TIP 3: Venezuela ganó el jueves en la OEA. Fue derrotado el gobierno de Maduro. Los hechos son los hechos. La canciller pretendió que el Consejo Permanente negara el orden del día y que el secretario general de la OEA, el muy digno @Almagro_OEA2015 no pudiera presentar su denso, muy documentado y veraz informe sobre la crisis grave de Venezuela. ¿Resultado? Perdió el Gobierno de Venezuela la votación Veinte votos en contra de ellos y en favor del pueblo de Venezuela. Y Almagro presentó su contundente informe causando un enorme impacto. El caso queda abierto. Ya no podrán violar los derechos de Venezuela ni la Constitución impunemente. Como dice la nota oficial de la OEA: “Hoy #OEA23J comenzó evaluación colectiva de Venezuela bajo Art. 20 de la Carta Democrática Interamericana”. Que nadie se confunda.

TIP 4: El pueblo derrota los abusos de poder del gobierno y del CNE. Los enormes obstáculos que el siquiatra perdedor ordenó que las 4 rectoras colocaran, no detuvieron la determinación del pueblo. Dejaron docenas de ciudades sin puntos de validación ni máquinas, como El Tigre, Cantaura, Guarenas, Guatire, El Vigía y/o municipios como Lechería, Puerto La Cruz.

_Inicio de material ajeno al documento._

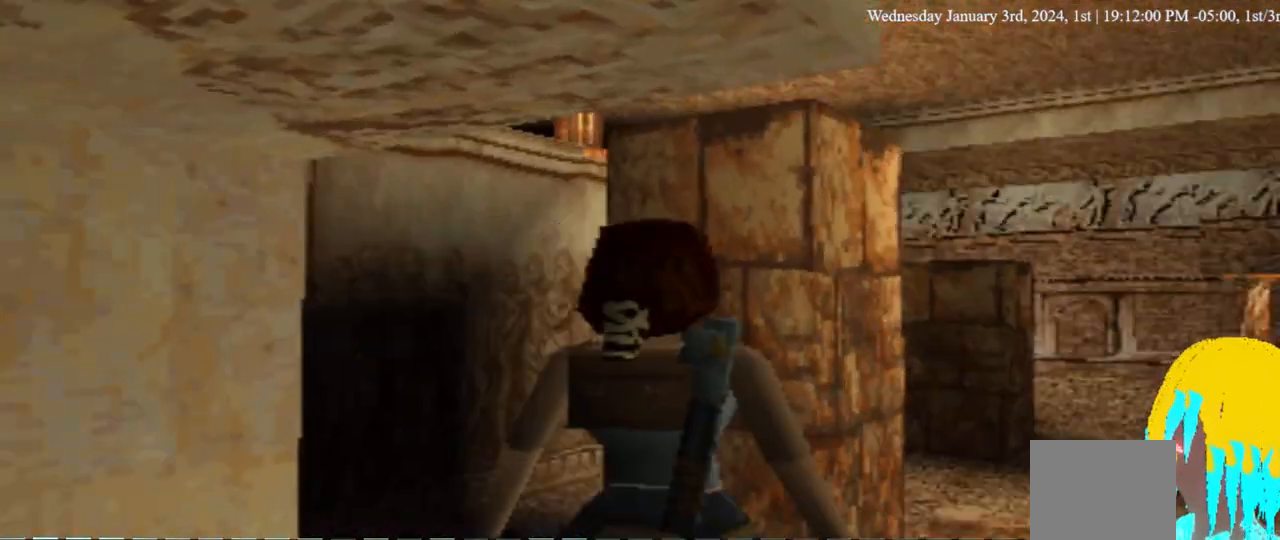
{"buttons": ["L1"], "left_stick": "center", "right_stick": "center", "events": []}
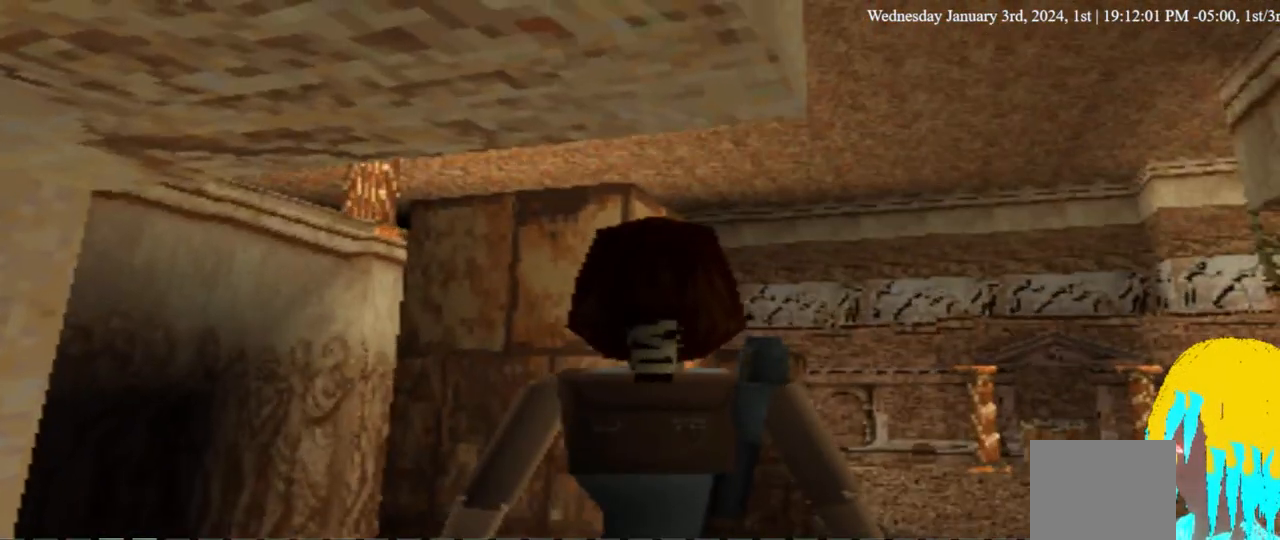
{"buttons": ["L1"], "left_stick": "center", "right_stick": "center", "events": []}
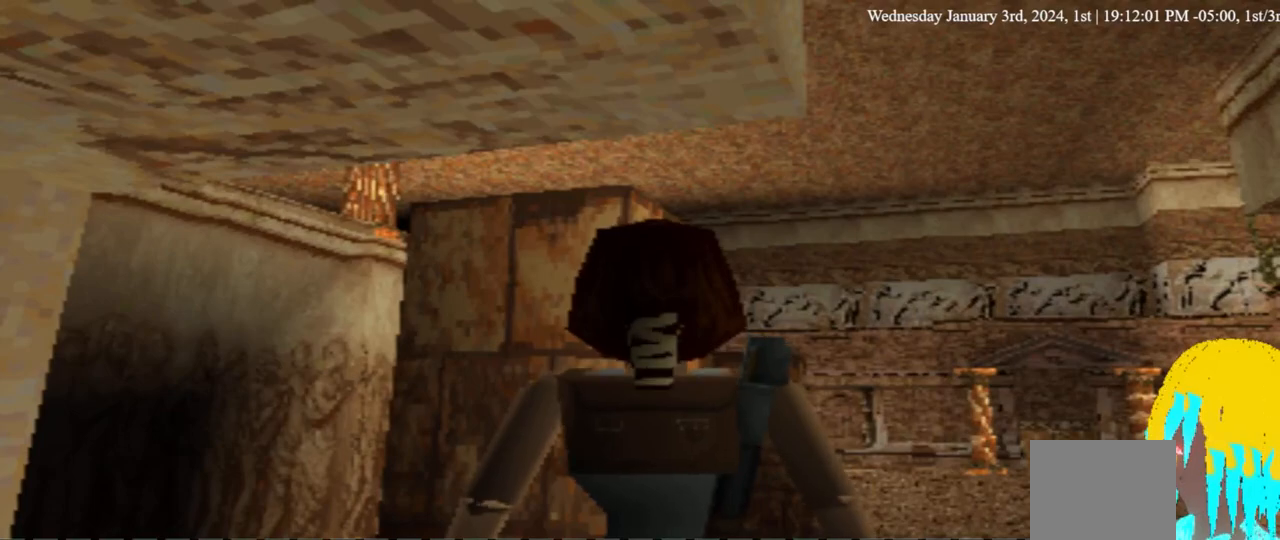
{"buttons": ["L1"], "left_stick": "center", "right_stick": "center", "events": []}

Otra trampa saboteadora fue colocar apenas 300 máquinas en lugar de mil que debían ser por el número de firmantes. Así era imposible que el millón 300 mil personas que admitieron como firmantes (sin contar los 600 mil ilegalmente eliminados) pudieran ejercer su derecho. Y dejaron ciudades grandes, como nuestra Ciudad Guayana con míseras dos maquinitas impidiendo a decenas de miles poder validar sus firmas.

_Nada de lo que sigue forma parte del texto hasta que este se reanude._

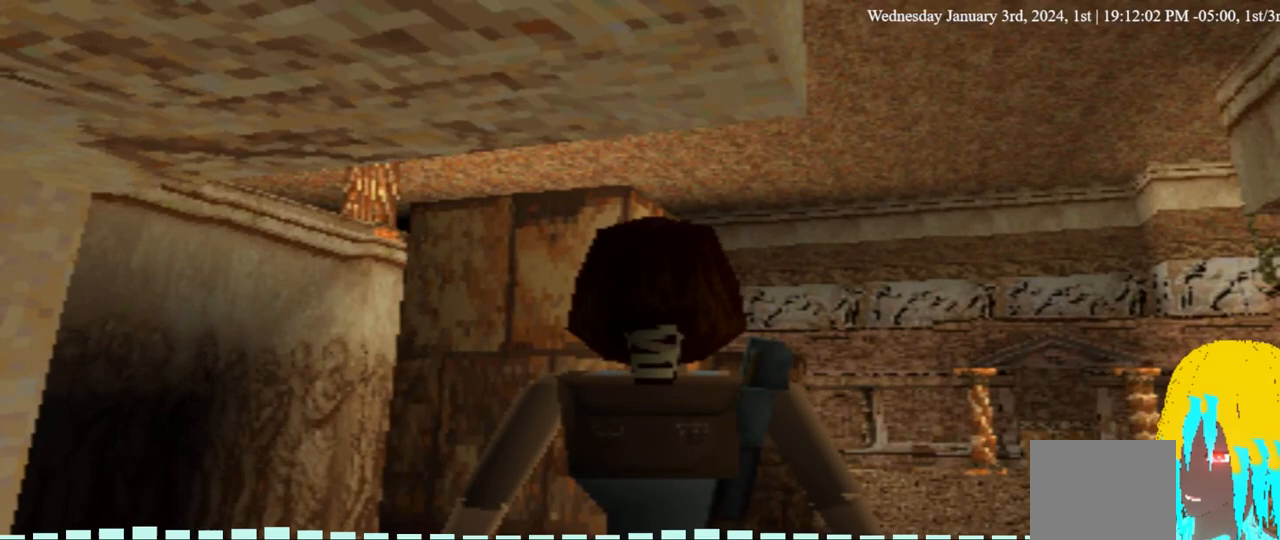
{"buttons": [], "left_stick": "center", "right_stick": "center", "events": [[500, "L1", "up"]]}
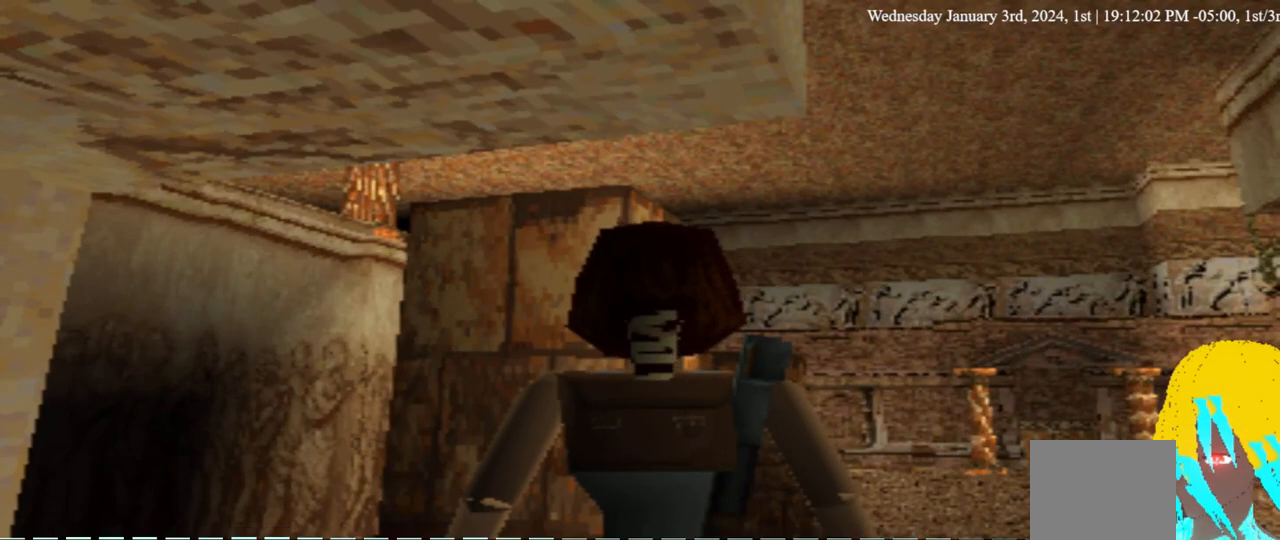
{"buttons": ["DPAD_LEFT"], "left_stick": "center", "right_stick": "center", "events": [[67, "DPAD_LEFT", "down"]]}
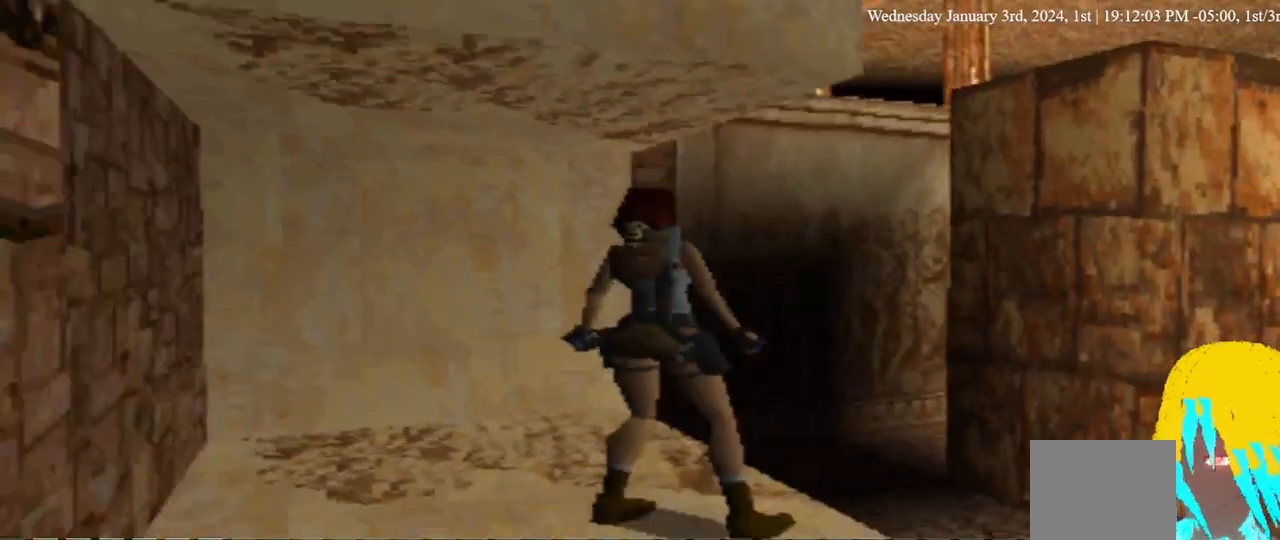
{"buttons": ["DPAD_UP"], "left_stick": "center", "right_stick": "center"}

TIP 5: La maldad y el abuso les salió mal. Docenas de episodios de coraje, lucha y determinación ahora muestran cuan hondo es el deseo de cambio de Venezuela. Gente que hizo colas por horas, que viajó centenares de kilómetros para firmar. Gente que superó sabotajes, que cruzó ríos y caminos. Es un triunfo de la gente y de la Unidad. Del pueblo y del liderazgo político de la Unidad Democrática. Habrá más trampas y más obstáculos. Los jerarcas corruptos están aterrados y no quieren ver al pueblo votando. Serán derrotados.